Audience segregation is the phenomenon of separating the different audiences or groups of people in our lives from each other based on the role or image that we intend to convey to that specific audience. By segregating the audiences for which we have conflicting impressions or images that we wish to portray, it eliminates the pressure of trying to convey multiples images at the same time. One researcher coined this strategy as the 'first line of defense', and likened it to the 'flight' response from the popular 'fight or flight' paradigm.

==Research==

There have been several studies investigating the multiple audience dilemma, wherein researchers examined the underlying psychological mechanisms and the impact of this phenomenon on individuals' behavior and well-being.

For instance, Charles F. Bond Jr, Rene M. Pauls and colleagues studied the psychology behind the multiple-audience predicament. Undergraduates were videotaped while describing teachers. Each student described a teacher honestly to one peer, deceitfully to a second peer, and then had to describe the teacher to both peers while they were sitting side by side. They discovered that people frequently struggle to maintain their lies because they sound and appear deceptive. Moreover, people become disfluent and equivocate when speaking in front of multiple audiences. The study suggested that paralinguistic cognitive complexity cues, among the factors examined, provide the most comprehensive explanation for why people seem dishonest in the multiple-audience situation.

A study by Ann E. Schlosser concluded that "posters" (those who share their experiences with others) are only influenced by a negative opinion from another person because it raises social concerns like emerging as indiscriminate. They consequently lower their public attitudes. This negativity bias appears to be caused by self-presentational concerns because ‘lurkers’ (those who did not post their opinion) were less affected by another's negative opinion. Furthermore, when explaining their attitudes in public, posters offered more than one perspective. Despite the positive product experiences and adherence to these attitudes on the part of the posters, these effects persisted.

Furthermore, a research paper by Elizabeth G. Pontikes highlights the influence of different audiences on organisational behaviour.

==Criticism==

Sometimes, people try to appear as different identities to different people when crafting a message, or reveal some information to one person while hiding it from another.

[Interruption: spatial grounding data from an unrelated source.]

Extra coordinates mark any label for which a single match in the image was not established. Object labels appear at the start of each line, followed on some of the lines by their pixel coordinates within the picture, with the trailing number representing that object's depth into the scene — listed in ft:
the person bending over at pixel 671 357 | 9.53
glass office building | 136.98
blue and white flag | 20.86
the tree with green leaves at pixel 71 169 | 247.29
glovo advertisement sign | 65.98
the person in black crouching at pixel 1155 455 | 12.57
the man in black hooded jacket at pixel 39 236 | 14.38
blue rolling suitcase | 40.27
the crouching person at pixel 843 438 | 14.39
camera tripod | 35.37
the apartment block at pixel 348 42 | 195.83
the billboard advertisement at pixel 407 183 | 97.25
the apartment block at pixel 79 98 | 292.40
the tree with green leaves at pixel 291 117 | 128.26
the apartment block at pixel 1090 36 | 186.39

Although this theory has been helpful in understanding communication challenges in a variety of contexts, it has its shortcomings. For instance, Oversimplification: According to the multiple audience dilemma theory, people can be neatly divided into different groups, each of which has its own set of conflicting expectations. However, this oversimplifies the nuanced nature of human social dynamics and fails to take into account the possibility that people may hold a variety of identities and convictions that are not necessarily in opposition to one another.

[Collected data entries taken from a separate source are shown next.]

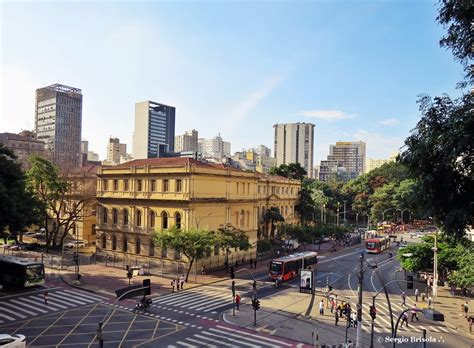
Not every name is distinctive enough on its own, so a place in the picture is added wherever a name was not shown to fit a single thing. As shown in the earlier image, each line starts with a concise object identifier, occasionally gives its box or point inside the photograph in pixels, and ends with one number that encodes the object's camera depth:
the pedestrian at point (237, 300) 35.59
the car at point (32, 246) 65.78
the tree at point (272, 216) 71.94
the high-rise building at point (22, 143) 142.00
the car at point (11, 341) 23.47
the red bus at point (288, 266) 47.12
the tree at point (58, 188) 60.72
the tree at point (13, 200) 34.84
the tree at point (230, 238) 50.28
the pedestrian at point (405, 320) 33.02
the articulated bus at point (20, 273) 41.53
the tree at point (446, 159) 18.08
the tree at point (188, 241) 44.88
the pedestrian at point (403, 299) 40.13
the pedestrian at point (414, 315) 35.02
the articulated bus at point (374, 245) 76.09
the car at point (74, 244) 69.12
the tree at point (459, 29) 19.44
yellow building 52.72
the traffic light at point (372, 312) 26.98
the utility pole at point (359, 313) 23.55
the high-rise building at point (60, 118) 175.00
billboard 41.88
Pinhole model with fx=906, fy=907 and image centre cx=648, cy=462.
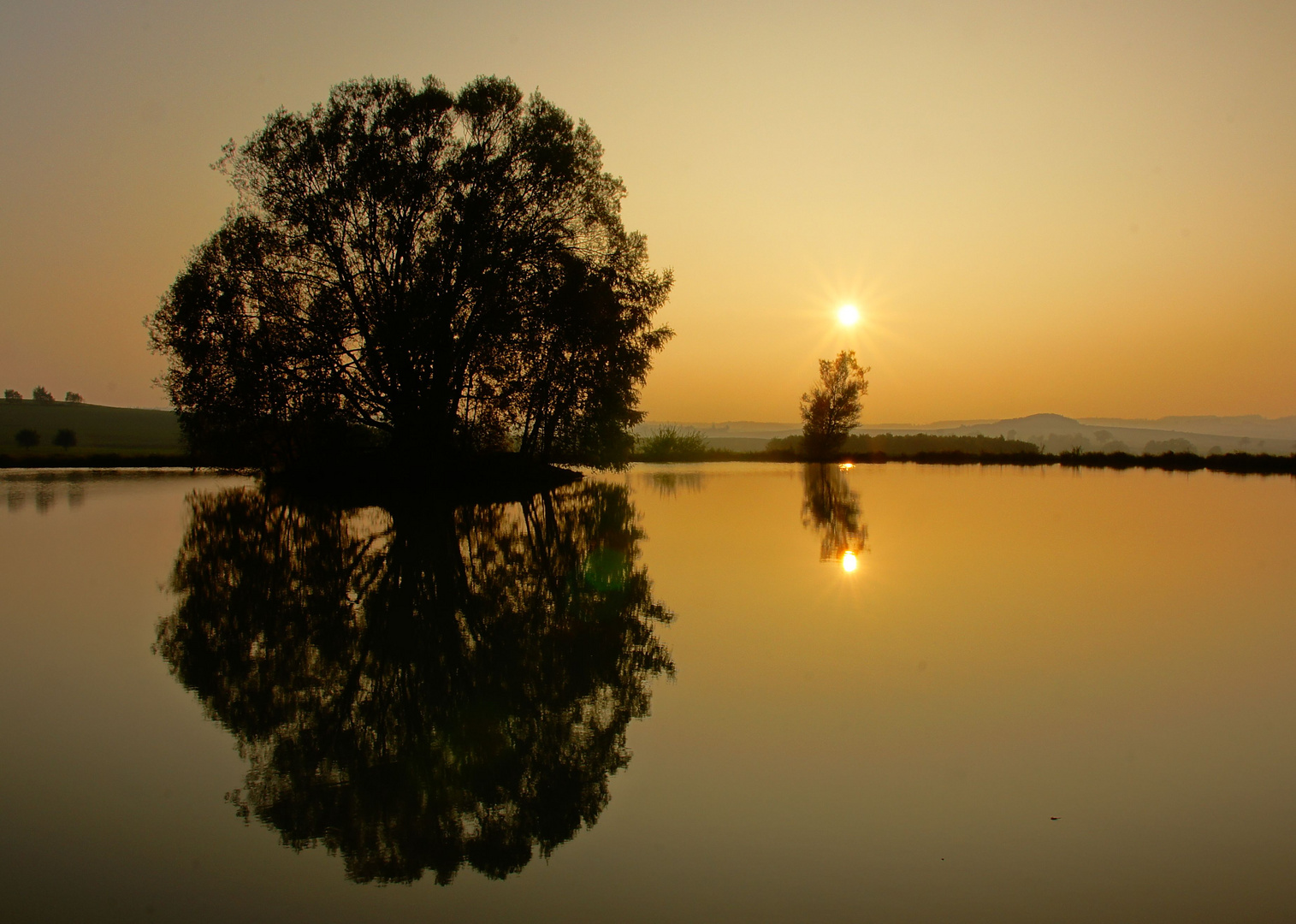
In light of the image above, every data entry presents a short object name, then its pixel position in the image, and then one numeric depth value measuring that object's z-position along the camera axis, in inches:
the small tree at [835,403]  2009.1
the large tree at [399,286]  852.0
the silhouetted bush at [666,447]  2026.3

Indeed, one study conducted in 2000 provides information to support the idea that the multiple audience dilemma is flawed. Results showed that in experiment 1, participants who adopted different personas in initial interactions with two other participants (playing the part of a studious nerd with one and a fun-loving party animal with the other) were able to actually maintain these personas when they interacted with both people at the same time later, suggesting that indeed, to some extent, the multiple audience dilemma may be inaccurate.

Moreover, a study highlights that the challenges of having multiple audiences have been discussed in previous accounts of social performance, but few go into detail about the circumstances in which a performer's audiences are not only multiple but also interconnected in such a way that one audience's response will affect another.